Hierarchical clustering

We performed a hierarchical clustering in the latent neural space among all participations of all participants. Euclidean distances between participation centroids (i.e., average 7D coordinates of all the trial samples within a participation) were calculated. Based on these distances, participations most proximate to each other were paired into binary clusters, and these binary clusters were grouped into larger clusters given the distances between binary clusters (Fig. 3E).

Representational similarity analysis

We tested whether the identified EEG latent space shared a similarity structure with a non-neural, psychological space using representational similarity analysis (RSA). We first constructed a skill-cognition space using seven variables: Flow Index, Team Index, skill level, song preference, and condition preference for each task condition. For both the EEG latent space and the skill-cognition space, we then calculated the Euclidean distance between every pair of trials. These distances served as indices of dissimilarity, producing two dissimilarity matrices (Fig. 4A and B). Next, we calculated Pearson’s correlation between the dissimilarities of EEG latent space and the skill-cognition space and tested the significance of correlation through permutation (Fig. 4C and D). During the permutation test, we shuffled the rows and columns of the skill-cognition dissimilarity matrix and calculated a new correlation coefficient between the two dissimilarity matrices.

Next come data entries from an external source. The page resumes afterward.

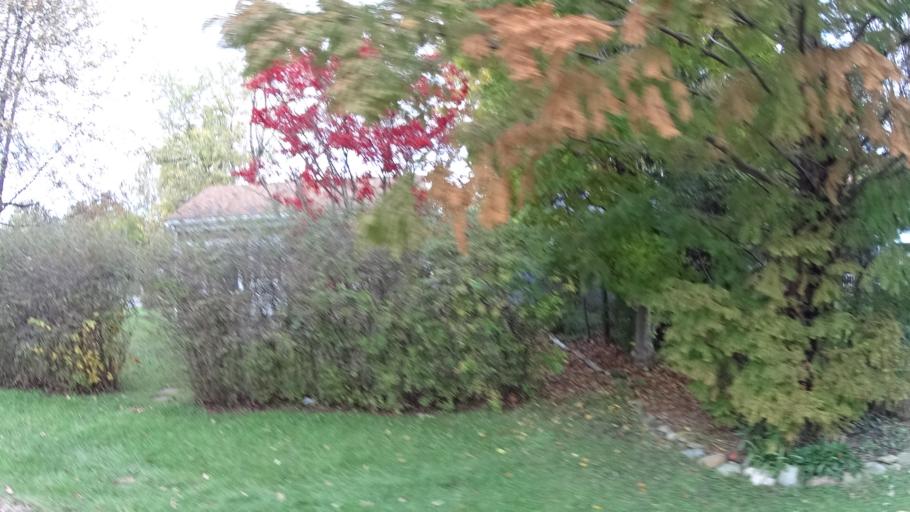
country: US
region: Ohio
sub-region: Lorain County
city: Sheffield
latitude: 41.4215
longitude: -82.1229
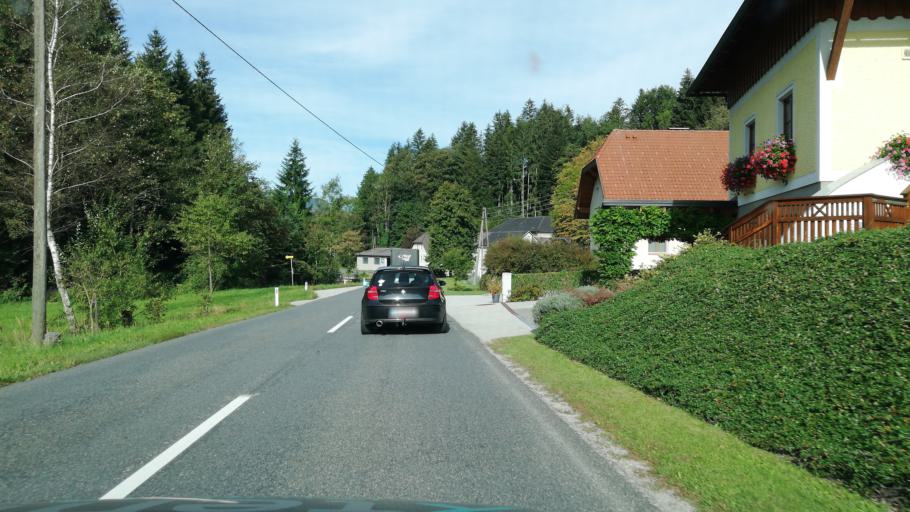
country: AT
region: Lower Austria
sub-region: Politischer Bezirk Amstetten
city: Behamberg
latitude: 47.9893
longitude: 14.5341
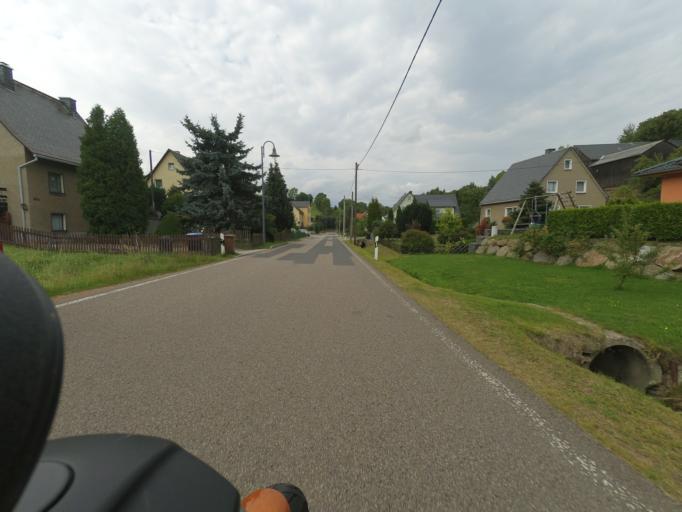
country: DE
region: Saxony
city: Glashutte
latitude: 50.8386
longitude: 13.8014
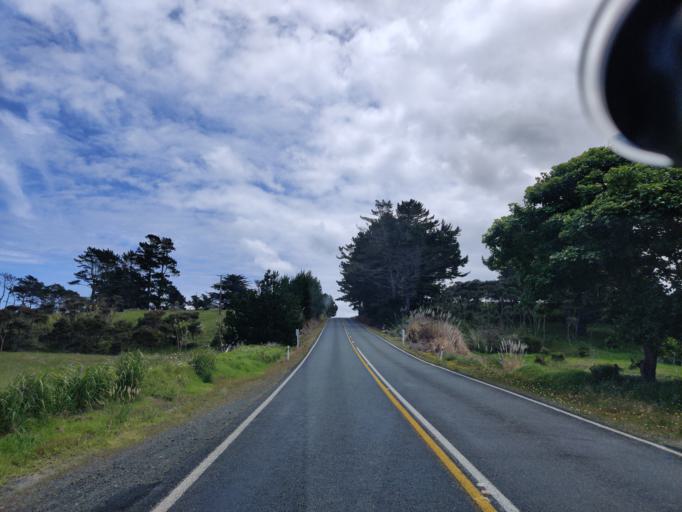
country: NZ
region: Northland
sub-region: Far North District
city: Kaitaia
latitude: -34.6787
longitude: 173.0046
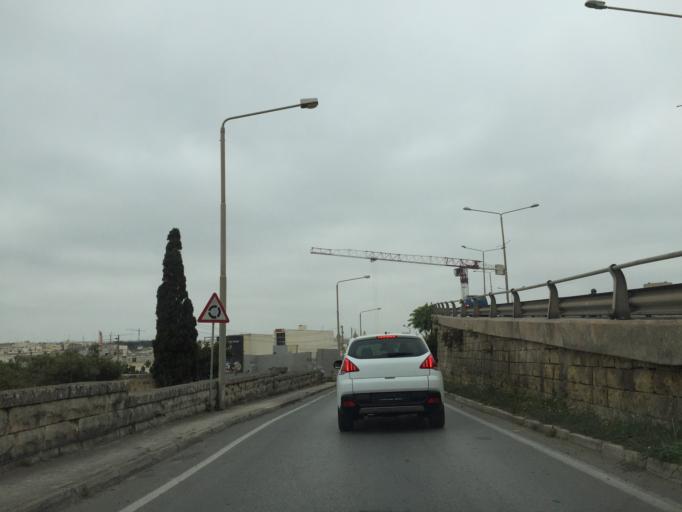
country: MT
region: Saint Venera
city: Santa Venera
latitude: 35.8839
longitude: 14.4751
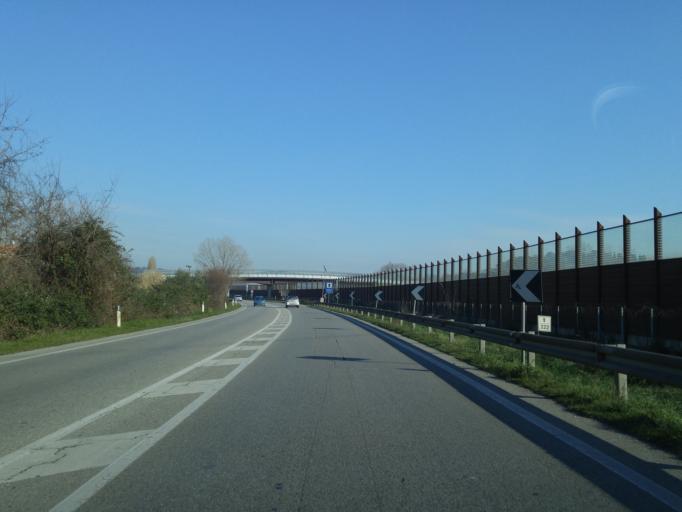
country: IT
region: Emilia-Romagna
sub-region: Provincia di Rimini
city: Cattolica
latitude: 43.9509
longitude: 12.7376
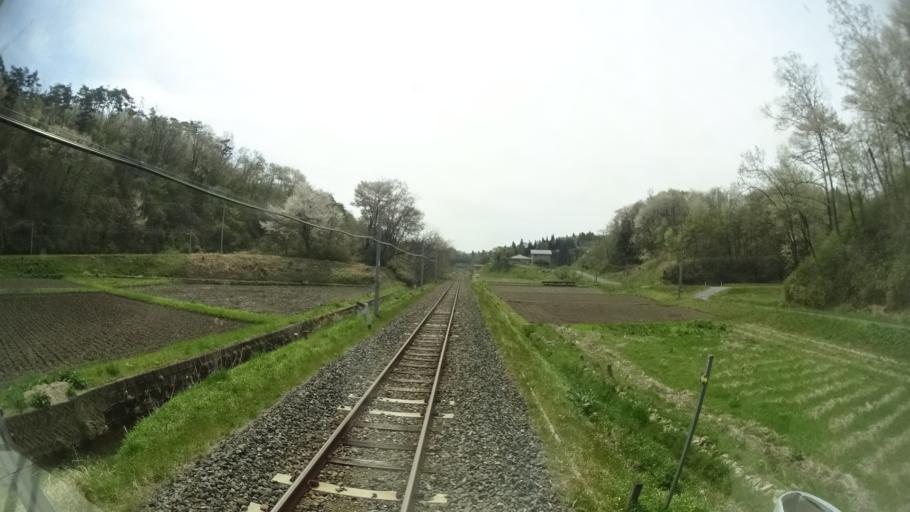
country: JP
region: Iwate
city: Ichinoseki
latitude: 38.9478
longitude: 141.3365
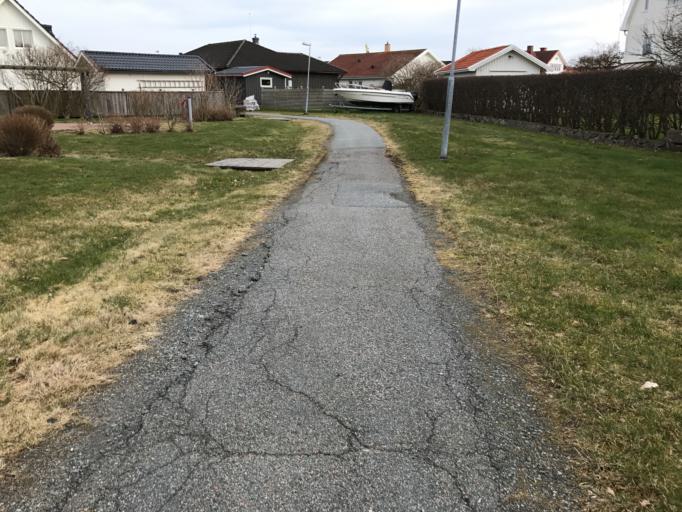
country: SE
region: Vaestra Goetaland
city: Donso
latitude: 57.5723
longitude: 11.7827
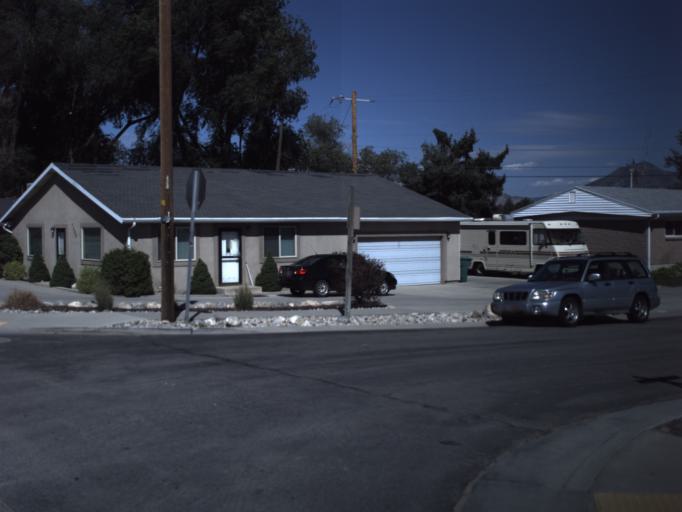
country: US
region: Utah
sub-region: Salt Lake County
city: West Jordan
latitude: 40.6145
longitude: -111.9386
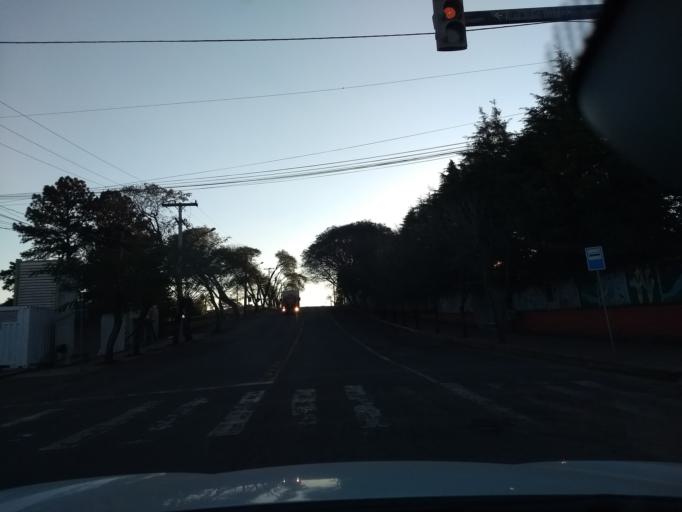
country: BR
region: Rio Grande do Sul
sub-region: Santa Cruz Do Sul
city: Santa Cruz do Sul
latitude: -29.7153
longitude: -52.5088
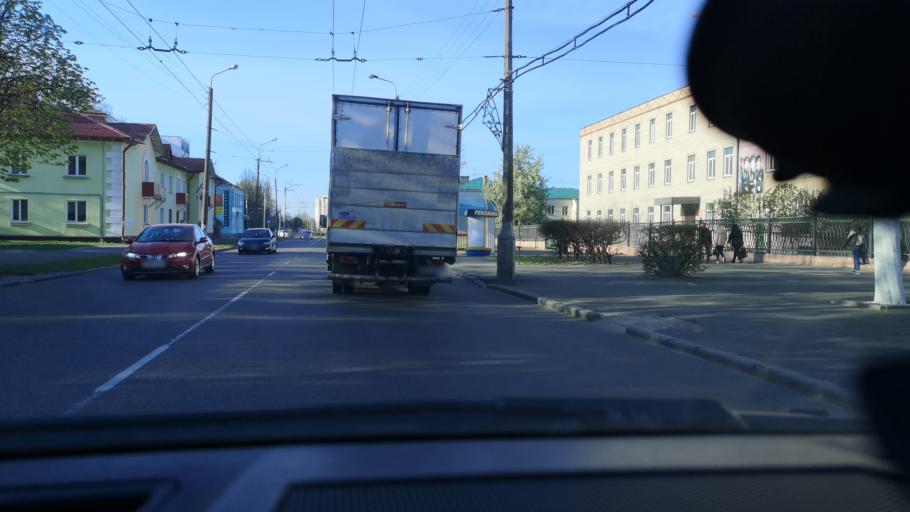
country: BY
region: Gomel
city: Gomel
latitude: 52.4205
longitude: 30.9727
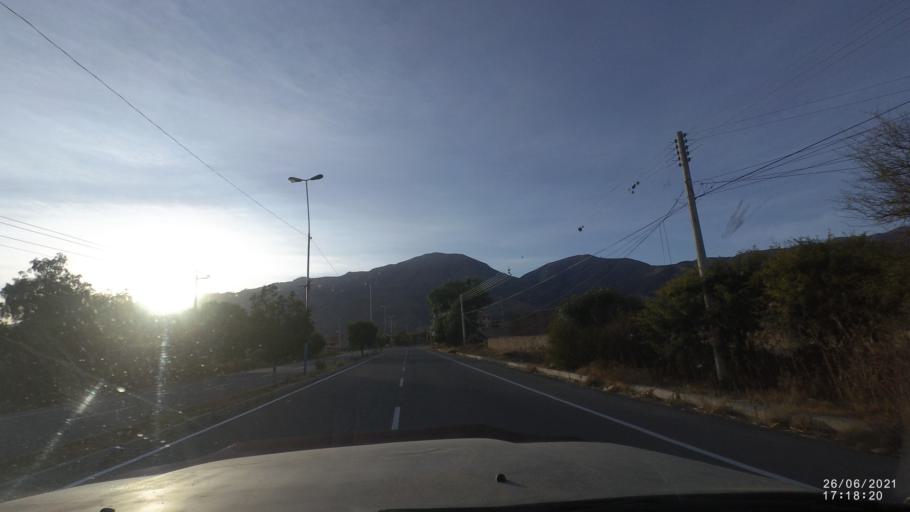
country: BO
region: Cochabamba
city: Cliza
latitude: -17.5372
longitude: -65.9607
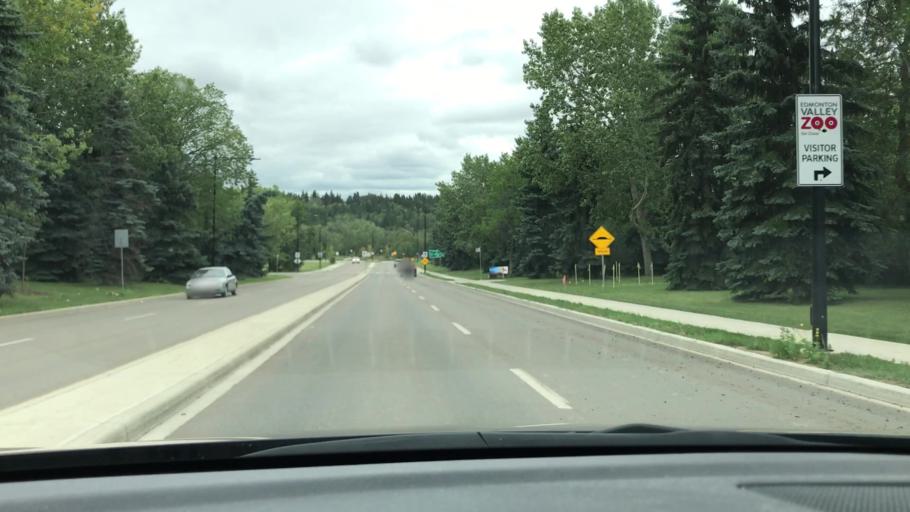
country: CA
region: Alberta
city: Edmonton
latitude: 53.5131
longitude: -113.5535
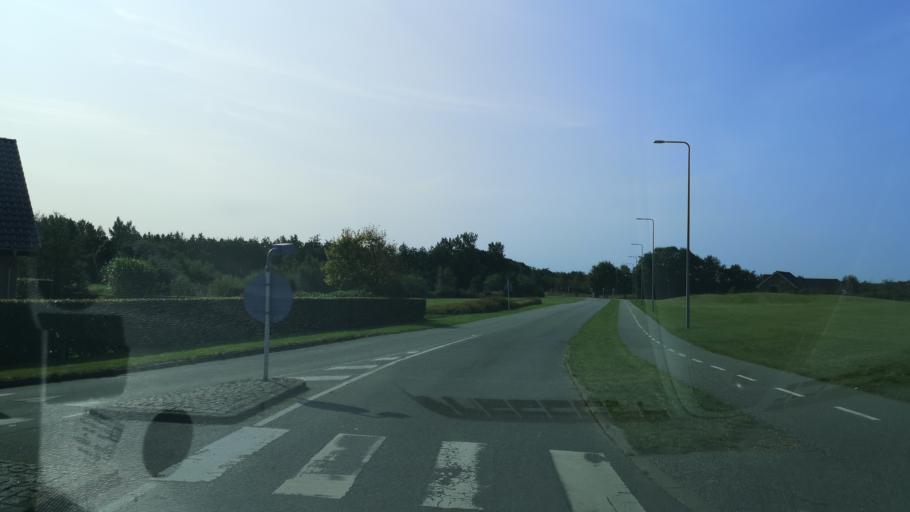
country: DK
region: Central Jutland
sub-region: Ringkobing-Skjern Kommune
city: Videbaek
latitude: 56.0793
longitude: 8.6171
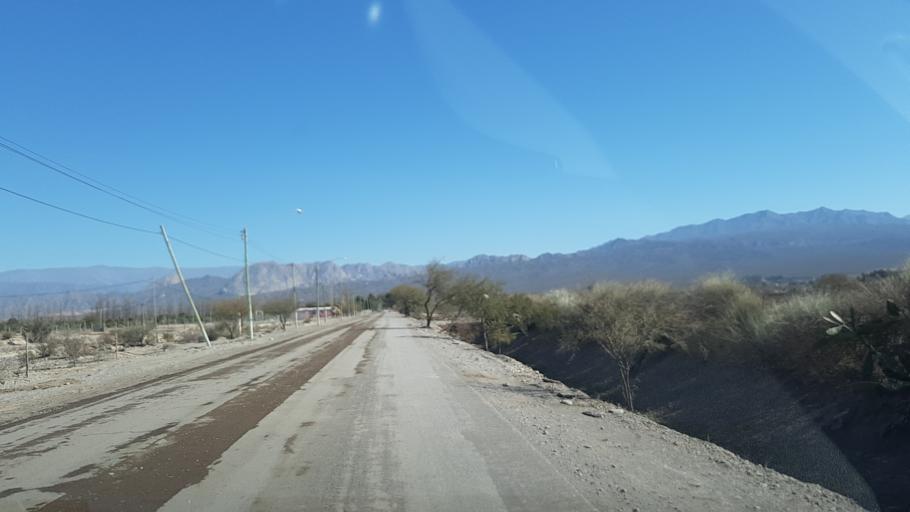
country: AR
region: San Juan
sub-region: Departamento de Zonda
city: Zonda
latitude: -31.4692
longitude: -68.7249
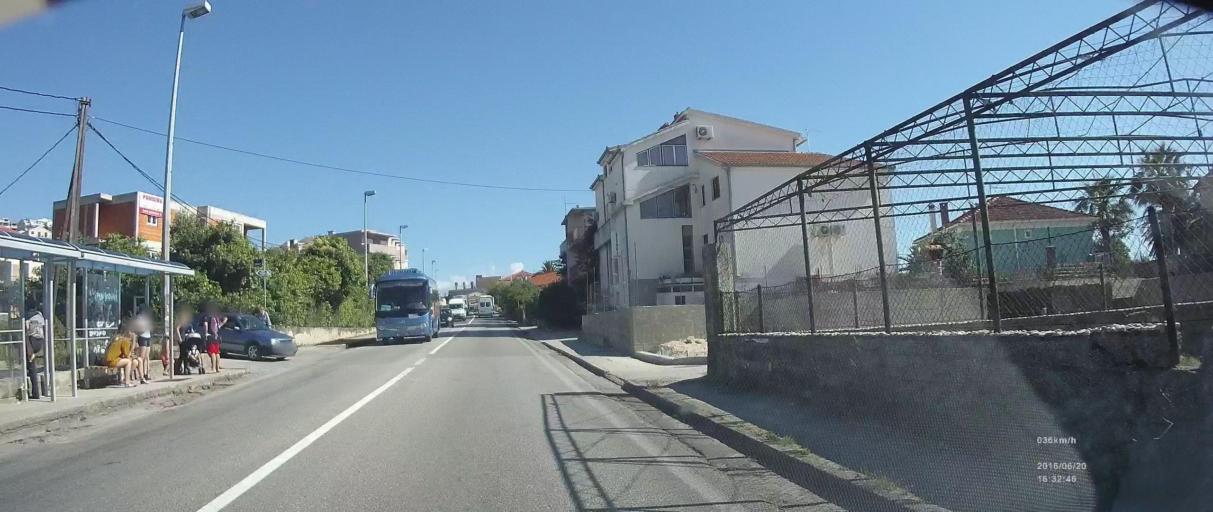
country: HR
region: Splitsko-Dalmatinska
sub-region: Grad Split
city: Stobrec
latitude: 43.5006
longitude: 16.5352
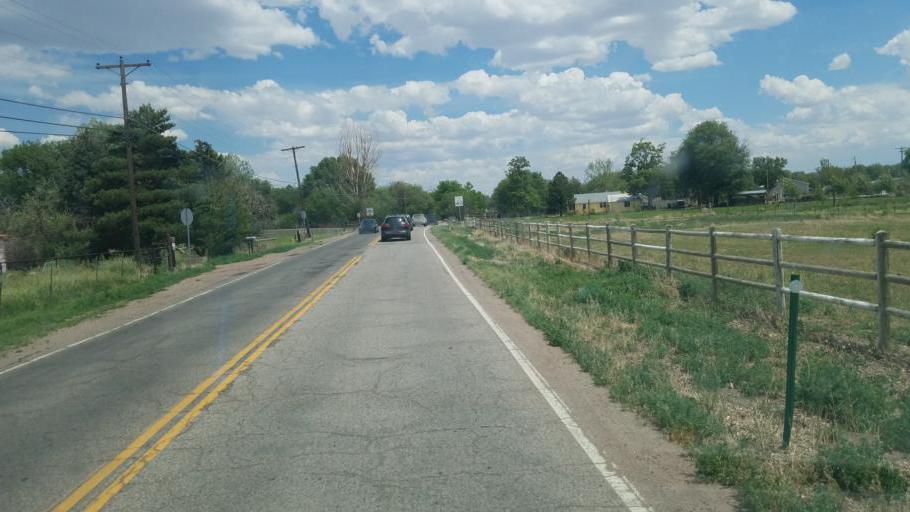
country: US
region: Colorado
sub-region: Fremont County
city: Florence
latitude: 38.4022
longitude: -105.1380
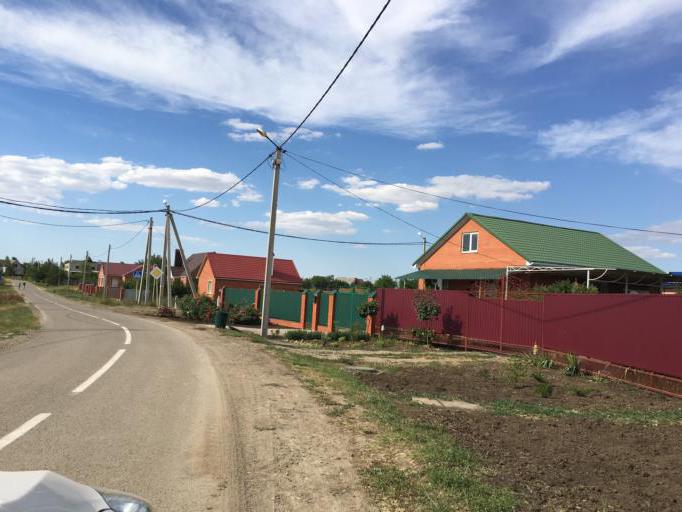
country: RU
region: Krasnodarskiy
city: Kushchevskaya
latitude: 46.5532
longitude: 39.6743
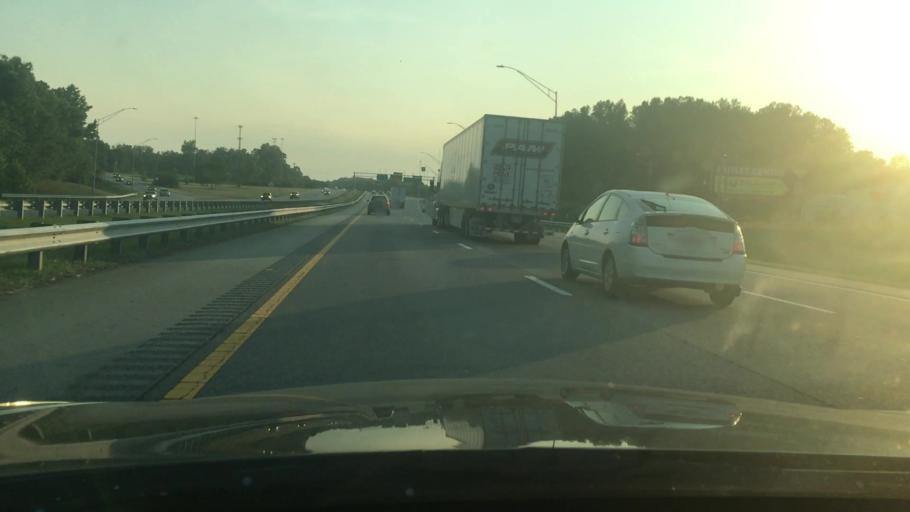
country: US
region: North Carolina
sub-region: Guilford County
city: Greensboro
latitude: 36.0533
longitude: -79.7287
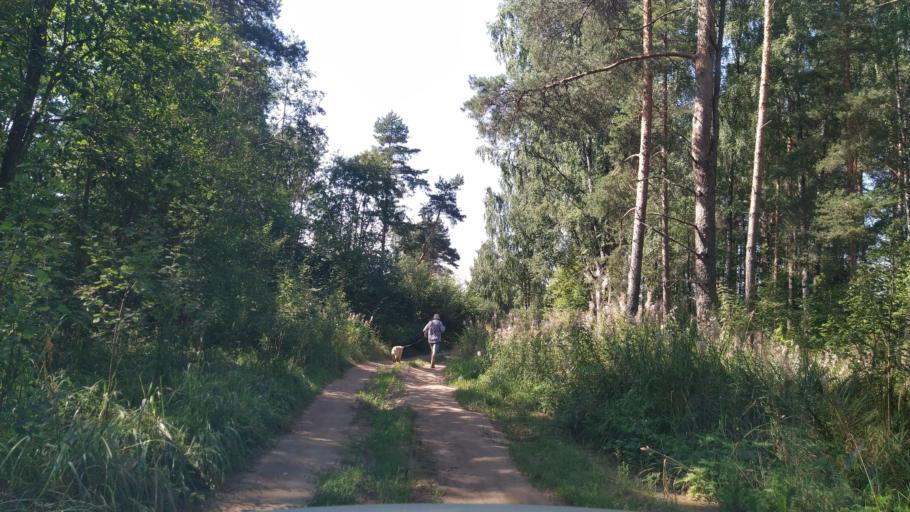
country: RU
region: Leningrad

We repeated this procedure 5000 times, yielding a null distribution of the correlations. We finally obtained a significance level by comparing the actual correlation with the null distribution.

Quantification of the LD contribution to inter-individual and inter-state differences

For inter-individual differences, we derived a measure to quantify the ability of a latent dimension to minimize the distance between the repeated participations of the same individual, while maximizing the distance between different individuals: repeated vs. non-repeated participation distance ratio. For each LD, we calculated all the distances between the centroids of two participations from any repeated participant as a set of within-repeated-participation-distance, as well as all the distances between the centroids of two different participants as a set of between-non-repeated-participation distance. This allowed us to compute a distribution of the ratio between these two metrics. Meanwhile, we performed bootstrapping 1000 times by repeatedly sampling a within-repeated-participation distance (of one LD) and a between-non-repeated-participation distance (of another LD, may or may not be the same as the previous one) to generate a null distribution of the ratio. Finally, we conducted independent sample t-tests between the ratio distribution of every LD and the null distribution to identify LDs that had a ratio significantly smaller than the null distribution. All the reported p-values were after Bonferroni correction of multiple comparisons.

For inter-state differences, we first normalized the data by subtracting the average LD value across three trials within each song, and then performed one-way ANOVA on each LD across the three task states (TF, FO, TO), as well as the Tukey’s post hoc tests between every pair of states. LDs that were significantly different across the three task states were considered to contribute to the characterization of inter-state differences.